Could rear-mounted backup cameras save lives?
One of the most basic rules of driving is that you look out your back windshield when you're backing up your vehicle to avoid hitting pedestrians, other vehicles or stationary objects. We all learned that in driver's ed, and we all had to do that in our DMV driver's test to get our license.
Most of the time this strategy works, but what happens when a pedestrian is standing in your blind spot? What happens when it's dark or foggy outside and you can't see anything? What happens when a child is behind the car, out of view of the driver?
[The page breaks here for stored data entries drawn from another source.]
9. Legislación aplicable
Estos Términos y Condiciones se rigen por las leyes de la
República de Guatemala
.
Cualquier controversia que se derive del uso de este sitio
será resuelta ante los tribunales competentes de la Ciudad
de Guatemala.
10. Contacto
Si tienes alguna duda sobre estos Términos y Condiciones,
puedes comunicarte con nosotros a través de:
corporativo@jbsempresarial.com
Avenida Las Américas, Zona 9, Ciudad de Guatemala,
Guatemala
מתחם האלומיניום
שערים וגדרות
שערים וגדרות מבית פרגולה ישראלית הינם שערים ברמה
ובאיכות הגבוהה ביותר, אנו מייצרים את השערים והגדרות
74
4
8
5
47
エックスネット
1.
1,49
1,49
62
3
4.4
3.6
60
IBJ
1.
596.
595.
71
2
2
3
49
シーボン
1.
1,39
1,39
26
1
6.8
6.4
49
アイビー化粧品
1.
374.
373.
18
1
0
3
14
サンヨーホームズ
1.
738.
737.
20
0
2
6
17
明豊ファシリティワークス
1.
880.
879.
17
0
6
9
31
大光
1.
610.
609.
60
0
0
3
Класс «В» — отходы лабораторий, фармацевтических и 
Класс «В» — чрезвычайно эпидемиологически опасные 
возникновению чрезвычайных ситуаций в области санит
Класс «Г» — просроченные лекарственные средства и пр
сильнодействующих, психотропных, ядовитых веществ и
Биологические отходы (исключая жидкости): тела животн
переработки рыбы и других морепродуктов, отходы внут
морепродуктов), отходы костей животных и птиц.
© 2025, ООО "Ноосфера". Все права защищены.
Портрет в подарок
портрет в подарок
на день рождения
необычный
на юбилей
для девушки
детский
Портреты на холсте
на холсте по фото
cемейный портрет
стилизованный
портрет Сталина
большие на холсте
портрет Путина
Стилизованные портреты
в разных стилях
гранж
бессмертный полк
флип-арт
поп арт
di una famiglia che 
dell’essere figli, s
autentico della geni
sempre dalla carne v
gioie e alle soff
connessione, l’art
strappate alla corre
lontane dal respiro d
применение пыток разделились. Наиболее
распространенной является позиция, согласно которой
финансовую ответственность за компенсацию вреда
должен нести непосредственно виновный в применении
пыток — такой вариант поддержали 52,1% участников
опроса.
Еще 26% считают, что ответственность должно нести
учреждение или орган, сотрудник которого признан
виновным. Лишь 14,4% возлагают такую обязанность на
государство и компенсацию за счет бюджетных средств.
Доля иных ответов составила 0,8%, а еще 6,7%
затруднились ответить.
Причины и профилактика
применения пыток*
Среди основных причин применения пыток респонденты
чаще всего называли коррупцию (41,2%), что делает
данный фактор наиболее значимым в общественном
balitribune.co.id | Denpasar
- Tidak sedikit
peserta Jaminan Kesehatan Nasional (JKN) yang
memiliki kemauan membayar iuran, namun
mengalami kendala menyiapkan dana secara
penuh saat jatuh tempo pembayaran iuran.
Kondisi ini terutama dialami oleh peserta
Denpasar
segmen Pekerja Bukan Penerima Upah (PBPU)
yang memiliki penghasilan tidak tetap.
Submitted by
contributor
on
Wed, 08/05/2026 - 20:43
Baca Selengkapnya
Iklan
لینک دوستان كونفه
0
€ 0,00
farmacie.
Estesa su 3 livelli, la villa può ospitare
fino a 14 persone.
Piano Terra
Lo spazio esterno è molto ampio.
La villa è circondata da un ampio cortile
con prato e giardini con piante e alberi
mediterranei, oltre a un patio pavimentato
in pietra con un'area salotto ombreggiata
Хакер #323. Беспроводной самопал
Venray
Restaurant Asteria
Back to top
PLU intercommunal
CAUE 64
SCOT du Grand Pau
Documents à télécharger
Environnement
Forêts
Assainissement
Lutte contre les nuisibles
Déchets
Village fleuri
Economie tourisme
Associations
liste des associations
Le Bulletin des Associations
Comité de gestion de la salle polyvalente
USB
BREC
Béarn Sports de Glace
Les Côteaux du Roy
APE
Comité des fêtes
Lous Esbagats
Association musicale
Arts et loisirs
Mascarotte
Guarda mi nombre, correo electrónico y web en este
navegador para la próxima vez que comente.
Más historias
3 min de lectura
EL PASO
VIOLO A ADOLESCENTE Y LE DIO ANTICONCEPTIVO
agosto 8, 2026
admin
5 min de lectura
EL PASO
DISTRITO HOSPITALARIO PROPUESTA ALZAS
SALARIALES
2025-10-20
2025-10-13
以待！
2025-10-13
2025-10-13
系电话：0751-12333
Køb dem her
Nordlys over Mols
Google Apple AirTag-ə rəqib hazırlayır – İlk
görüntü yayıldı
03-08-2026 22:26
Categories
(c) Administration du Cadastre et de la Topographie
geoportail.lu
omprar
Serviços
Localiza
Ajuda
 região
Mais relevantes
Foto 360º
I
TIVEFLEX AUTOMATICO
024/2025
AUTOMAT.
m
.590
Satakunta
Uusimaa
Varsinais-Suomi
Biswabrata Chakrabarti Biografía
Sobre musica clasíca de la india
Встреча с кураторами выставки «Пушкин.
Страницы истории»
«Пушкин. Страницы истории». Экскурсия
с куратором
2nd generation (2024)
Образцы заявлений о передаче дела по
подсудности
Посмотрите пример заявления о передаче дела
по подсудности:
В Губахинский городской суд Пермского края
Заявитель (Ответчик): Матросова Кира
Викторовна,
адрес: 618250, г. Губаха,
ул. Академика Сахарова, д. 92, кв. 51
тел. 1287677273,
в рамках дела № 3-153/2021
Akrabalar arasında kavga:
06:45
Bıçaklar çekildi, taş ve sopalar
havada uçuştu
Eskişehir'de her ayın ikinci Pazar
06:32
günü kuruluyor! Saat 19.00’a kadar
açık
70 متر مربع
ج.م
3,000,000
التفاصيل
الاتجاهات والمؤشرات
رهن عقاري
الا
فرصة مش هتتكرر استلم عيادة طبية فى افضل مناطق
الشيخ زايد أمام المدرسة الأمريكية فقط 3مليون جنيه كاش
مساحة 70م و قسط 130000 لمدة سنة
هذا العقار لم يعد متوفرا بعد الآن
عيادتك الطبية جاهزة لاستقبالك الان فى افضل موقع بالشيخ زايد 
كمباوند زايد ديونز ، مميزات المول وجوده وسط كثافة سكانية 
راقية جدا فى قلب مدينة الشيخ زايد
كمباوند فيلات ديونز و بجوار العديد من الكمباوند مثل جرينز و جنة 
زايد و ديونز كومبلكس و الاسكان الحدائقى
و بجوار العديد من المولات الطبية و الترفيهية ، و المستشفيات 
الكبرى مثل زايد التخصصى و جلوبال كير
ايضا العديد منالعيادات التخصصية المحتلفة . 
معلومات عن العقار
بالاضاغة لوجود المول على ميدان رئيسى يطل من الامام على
What happens when the driver is distracted and doesn't bother to take a look before backing up?
Unfortunately, what often happens in those situations is tragedy: According to the National Highway Traffic Safety Administration, 300 people a year are killed in these kinds of accidents in the U.S. alone. More than 18,000 are injured. Half of those killed are children. Other groups estimate that backover accidents kill about two children and injure 48 children every week. No amount of car insurance can prevent these kinds of accidents.
Safety advocates are using those tragic numbers to support their push for federal laws and regulations that would require vehicle manufacturers to install rear-view video cameras with in-dash displays in all new cars. These rear-mounted video cameras with in-vehicle display screens would beep or automatically roll down the windows if the vehicle if a person or object got in the way of a vehicle in reverse.
Car manufacturers, on the other hand, have been pushing to delay the rules. They argue that these camera systems are too expensive, adding as much as $200 extra to the cost of a car. Automakers also say the government hasn't done enough to explore other options, such as expanded rearview mirrors, that could make a difference at a lower cost.
The federal government has not yet said whether it will require the backup cameras in new vehicles. The Secretary of Transportation, Ray LaHood, said his agency needs more time before it can determine the most appropriate rules to issue. As it stands now, 45 percent of model 2012 cars already come with the rearview camera systems installed.
If your car has rear visibility features, such as a rear-mounted video camera with an in-vehicle display screen, will your car insurance be cheaper? It's too early to answer that question, but the frequency of car backover accidental deaths is another reason to take a look at your car insurance policy's liability coverage limits. You could be sued in civil court by an individual you injured in a backover accident, or you could be sued by the family of an individual killed in such an accident. Jury awards in cases like these seem to get bigger with every case. Unless you're independently wealthy, the only way to protect yourself from the financial burden . That said, If your vehicle doesn't have a rearview camera or expanded mirrors, your need for insurance coverage is greater because you are at a greater risk of being involved in one of these accidents.